The immediate need for an overflow shelter was temporarily eased by the state's emergency motel program created during the COVID-19 pandemic.

Meanwhile, Groundworks pressed ahead with building plans, and the 5,000-square-foot shelter on 54 South Main St. was completed and opened in August 2021. Davis said it has operated at 99% capacity ever since.

The new facility accommodates between 40 and 60 guests each day and offers bathrooms with showers, a laundry room, a full kitchen and emergency food pantry, phone and internet access, and lockers. At night, the space converts into an overnight shelter with beds for 34 people.

Phase two of the project - a two-story administrative building constructed on the footprint of the former Drop-In Center - opened this summer. It consolidates a number of Groundworks' programs and administrative offices with the Representative Payee Program, which provides services and counseling to help keep clients in good financial standing, as well as case management to help people find services, employment, and medical resources.

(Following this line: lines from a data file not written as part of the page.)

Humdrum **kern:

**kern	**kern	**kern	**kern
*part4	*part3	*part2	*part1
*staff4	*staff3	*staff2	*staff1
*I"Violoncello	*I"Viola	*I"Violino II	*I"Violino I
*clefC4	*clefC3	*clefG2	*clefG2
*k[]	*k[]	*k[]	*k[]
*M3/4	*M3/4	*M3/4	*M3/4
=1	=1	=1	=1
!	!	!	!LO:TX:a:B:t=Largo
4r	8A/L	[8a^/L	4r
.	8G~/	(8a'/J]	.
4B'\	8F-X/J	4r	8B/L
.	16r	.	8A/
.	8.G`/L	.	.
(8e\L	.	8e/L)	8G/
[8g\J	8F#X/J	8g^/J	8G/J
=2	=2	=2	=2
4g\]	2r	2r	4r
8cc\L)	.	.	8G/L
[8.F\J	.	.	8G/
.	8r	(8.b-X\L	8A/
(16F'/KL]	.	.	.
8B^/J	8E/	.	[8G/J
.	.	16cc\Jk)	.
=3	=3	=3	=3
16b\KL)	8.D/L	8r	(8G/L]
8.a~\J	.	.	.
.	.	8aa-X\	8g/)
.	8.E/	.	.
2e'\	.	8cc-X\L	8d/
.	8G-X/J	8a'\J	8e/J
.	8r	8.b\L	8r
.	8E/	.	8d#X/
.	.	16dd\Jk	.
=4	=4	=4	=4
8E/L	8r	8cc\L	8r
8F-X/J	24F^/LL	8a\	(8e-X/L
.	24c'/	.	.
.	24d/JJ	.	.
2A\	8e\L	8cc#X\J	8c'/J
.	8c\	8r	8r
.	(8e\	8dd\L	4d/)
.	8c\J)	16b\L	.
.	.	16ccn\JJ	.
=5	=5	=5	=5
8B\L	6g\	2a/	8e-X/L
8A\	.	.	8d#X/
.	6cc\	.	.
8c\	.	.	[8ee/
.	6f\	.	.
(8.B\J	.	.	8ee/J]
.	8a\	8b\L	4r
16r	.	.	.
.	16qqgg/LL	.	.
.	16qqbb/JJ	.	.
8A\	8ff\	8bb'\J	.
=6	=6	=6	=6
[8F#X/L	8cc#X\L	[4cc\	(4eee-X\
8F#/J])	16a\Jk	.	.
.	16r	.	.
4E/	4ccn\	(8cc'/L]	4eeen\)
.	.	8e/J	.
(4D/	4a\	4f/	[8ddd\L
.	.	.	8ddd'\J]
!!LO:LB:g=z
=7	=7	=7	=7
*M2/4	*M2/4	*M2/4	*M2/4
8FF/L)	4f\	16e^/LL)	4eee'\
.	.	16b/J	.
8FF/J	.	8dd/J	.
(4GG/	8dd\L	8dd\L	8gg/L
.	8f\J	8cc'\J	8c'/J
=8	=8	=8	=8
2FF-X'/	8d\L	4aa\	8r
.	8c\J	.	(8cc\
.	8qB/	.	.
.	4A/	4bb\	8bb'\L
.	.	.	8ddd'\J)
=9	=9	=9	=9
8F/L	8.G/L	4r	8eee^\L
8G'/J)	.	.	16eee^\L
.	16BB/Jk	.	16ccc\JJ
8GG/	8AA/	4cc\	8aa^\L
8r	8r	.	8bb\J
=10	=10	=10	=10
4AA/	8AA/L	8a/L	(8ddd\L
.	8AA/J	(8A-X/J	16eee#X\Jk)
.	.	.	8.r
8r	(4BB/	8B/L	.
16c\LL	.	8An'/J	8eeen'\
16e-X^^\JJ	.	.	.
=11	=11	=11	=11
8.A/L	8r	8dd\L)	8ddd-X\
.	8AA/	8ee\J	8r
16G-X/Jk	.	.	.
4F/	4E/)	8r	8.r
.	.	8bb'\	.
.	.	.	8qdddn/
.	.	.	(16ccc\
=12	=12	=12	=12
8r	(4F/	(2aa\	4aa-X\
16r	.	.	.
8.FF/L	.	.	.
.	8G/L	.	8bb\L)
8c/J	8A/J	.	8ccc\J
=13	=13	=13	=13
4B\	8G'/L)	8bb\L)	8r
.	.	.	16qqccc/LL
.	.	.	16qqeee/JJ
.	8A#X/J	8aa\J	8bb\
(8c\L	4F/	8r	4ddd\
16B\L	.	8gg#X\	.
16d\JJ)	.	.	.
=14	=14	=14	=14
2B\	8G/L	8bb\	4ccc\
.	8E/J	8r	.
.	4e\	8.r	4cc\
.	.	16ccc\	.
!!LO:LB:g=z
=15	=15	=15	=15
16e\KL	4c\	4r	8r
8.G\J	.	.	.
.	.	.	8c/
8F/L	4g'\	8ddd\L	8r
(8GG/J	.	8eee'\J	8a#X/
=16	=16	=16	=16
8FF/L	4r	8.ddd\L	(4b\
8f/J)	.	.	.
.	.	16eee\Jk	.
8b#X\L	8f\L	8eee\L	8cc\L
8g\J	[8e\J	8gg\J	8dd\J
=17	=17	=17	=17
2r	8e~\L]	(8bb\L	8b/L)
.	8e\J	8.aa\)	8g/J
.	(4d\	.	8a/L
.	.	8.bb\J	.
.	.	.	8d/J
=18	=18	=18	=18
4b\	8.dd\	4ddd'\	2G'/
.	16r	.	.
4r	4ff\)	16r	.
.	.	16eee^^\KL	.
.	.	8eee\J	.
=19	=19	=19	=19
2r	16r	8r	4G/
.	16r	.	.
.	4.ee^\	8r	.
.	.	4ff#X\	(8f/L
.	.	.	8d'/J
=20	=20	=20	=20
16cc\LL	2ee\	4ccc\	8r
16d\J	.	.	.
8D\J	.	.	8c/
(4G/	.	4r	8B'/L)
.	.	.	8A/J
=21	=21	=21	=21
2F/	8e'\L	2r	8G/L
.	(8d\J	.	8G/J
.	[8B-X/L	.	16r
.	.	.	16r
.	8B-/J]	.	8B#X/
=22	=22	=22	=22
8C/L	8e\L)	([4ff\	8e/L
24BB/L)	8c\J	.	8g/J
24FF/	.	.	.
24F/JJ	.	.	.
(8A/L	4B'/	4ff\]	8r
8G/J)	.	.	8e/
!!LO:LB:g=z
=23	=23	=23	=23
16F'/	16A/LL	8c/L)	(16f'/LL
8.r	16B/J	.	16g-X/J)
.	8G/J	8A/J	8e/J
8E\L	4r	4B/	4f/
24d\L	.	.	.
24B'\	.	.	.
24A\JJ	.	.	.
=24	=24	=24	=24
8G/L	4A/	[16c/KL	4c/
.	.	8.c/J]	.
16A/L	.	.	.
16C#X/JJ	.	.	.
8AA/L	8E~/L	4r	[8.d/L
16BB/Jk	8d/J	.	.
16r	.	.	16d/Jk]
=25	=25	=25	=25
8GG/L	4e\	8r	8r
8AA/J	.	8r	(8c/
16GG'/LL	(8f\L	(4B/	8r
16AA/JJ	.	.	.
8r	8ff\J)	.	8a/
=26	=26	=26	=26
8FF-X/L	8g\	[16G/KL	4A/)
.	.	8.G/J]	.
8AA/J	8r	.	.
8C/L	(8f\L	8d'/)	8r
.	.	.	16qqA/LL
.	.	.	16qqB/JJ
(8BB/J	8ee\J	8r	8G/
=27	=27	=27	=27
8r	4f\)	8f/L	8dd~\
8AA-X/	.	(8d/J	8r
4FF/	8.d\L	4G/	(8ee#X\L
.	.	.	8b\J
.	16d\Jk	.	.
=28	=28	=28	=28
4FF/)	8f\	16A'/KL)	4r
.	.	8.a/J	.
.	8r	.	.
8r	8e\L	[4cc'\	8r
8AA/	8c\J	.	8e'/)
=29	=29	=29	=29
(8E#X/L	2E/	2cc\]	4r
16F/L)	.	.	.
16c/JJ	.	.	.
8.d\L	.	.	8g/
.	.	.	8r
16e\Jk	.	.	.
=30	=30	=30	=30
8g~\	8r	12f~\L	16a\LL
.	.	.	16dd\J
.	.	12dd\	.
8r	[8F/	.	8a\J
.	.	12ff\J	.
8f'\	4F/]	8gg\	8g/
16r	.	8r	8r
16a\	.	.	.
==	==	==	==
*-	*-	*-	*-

Two rooms in the new space are also home to the Healthworks program, a collaboration seven years in the making with Brattleboro Memorial Hospital, the Brattleboro Retreat, and Health Care & Rehabilitation Services (HCRS). Groundworks is preparing to launch Healthworks ACT - a system of on-site providers with round-the-clock staffing to deliver health care services.

Public funding for this $3.6 million project came through the Vermont Community Development Program, the Vermont Housing and Conservation Board, the Town of Brattleboro, and the USDA's Rural Development Community Facilities Grant Program.

Private funding included grants from the Thomas Thompson Trust, Jane's Trust, Green Mountain Power, and Efficiency Vermont, as well as nearly $1.6 million from individual donors through a capital campaign.

Thanks to the support, Davis said Groundworks is closer to achieving their ultimate goal of ensuring “everyone in our community has enough - food, shelter, housing, meaningful work, adequate health care, transportation, and connection to community.”